Mit der Rolle, die er dem Rumänischen zugestand, setzte sich Weigand freilich in scharfem Gegensatz zu Sandfeld und dessen Vorliebe für das Griechische.

Steinke zufolge liege

in gemeinsamer Ursprung zugrunde
a.in Form eines Substrates, Adstrates oder Superstrates,
b.als Folge einer Symbiose, die die Konvergenz begünstigte. (1976, S. 32)

Er gibt allerdings zu bedenken, dass

Zu diesem Punkt [...] eine abschließende Beurteilung noch nicht möglich [ist], weil hierfür zuverlässige Argumente fehlen. Überhaupt sind die beiden Punkte a und b nicht alternativ, sondern eher additiv zu verstehen.

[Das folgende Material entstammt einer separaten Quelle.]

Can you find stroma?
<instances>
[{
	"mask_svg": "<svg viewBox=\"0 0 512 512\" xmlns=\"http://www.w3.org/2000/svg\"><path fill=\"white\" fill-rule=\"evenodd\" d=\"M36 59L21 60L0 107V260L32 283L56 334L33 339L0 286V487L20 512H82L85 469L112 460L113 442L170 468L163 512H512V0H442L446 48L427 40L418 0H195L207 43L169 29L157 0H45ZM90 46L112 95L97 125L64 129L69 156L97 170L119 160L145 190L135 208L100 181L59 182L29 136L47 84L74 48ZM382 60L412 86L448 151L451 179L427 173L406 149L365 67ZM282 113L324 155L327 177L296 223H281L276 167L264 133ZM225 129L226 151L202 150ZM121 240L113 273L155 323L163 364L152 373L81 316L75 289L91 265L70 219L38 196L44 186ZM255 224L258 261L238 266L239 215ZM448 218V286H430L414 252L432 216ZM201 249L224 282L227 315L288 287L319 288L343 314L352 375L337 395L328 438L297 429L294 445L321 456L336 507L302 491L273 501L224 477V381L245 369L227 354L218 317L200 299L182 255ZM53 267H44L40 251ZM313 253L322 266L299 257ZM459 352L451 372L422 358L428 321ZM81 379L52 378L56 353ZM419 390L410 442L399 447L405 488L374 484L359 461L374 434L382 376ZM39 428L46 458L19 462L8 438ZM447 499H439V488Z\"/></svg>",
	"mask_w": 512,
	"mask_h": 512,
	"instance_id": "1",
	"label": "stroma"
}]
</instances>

Freilich liegt die Vermutung nahe, daß das häufige Auftauchen ähnlicher Erscheinungen auf einem geographisch begrenzten Raum auch eine gemeinsame Ursachen hat, nur bleibt dies eben eine Vermutung und dies ist noch kein gültiger Beweis. (S. 32/33).

Die Frage, ob es einen Ursprung für die Balkanismen gebe, berührt schließlich auch die allgemeine Sprachbundtheorie, ich werde sie deshalb in dem Kapitel 4.2.2.2 Unilaterale Beeinflussung der Sprachen? im Hinblick auf die Definition des Begriffs Sprachbund noch einmal aufgreifen.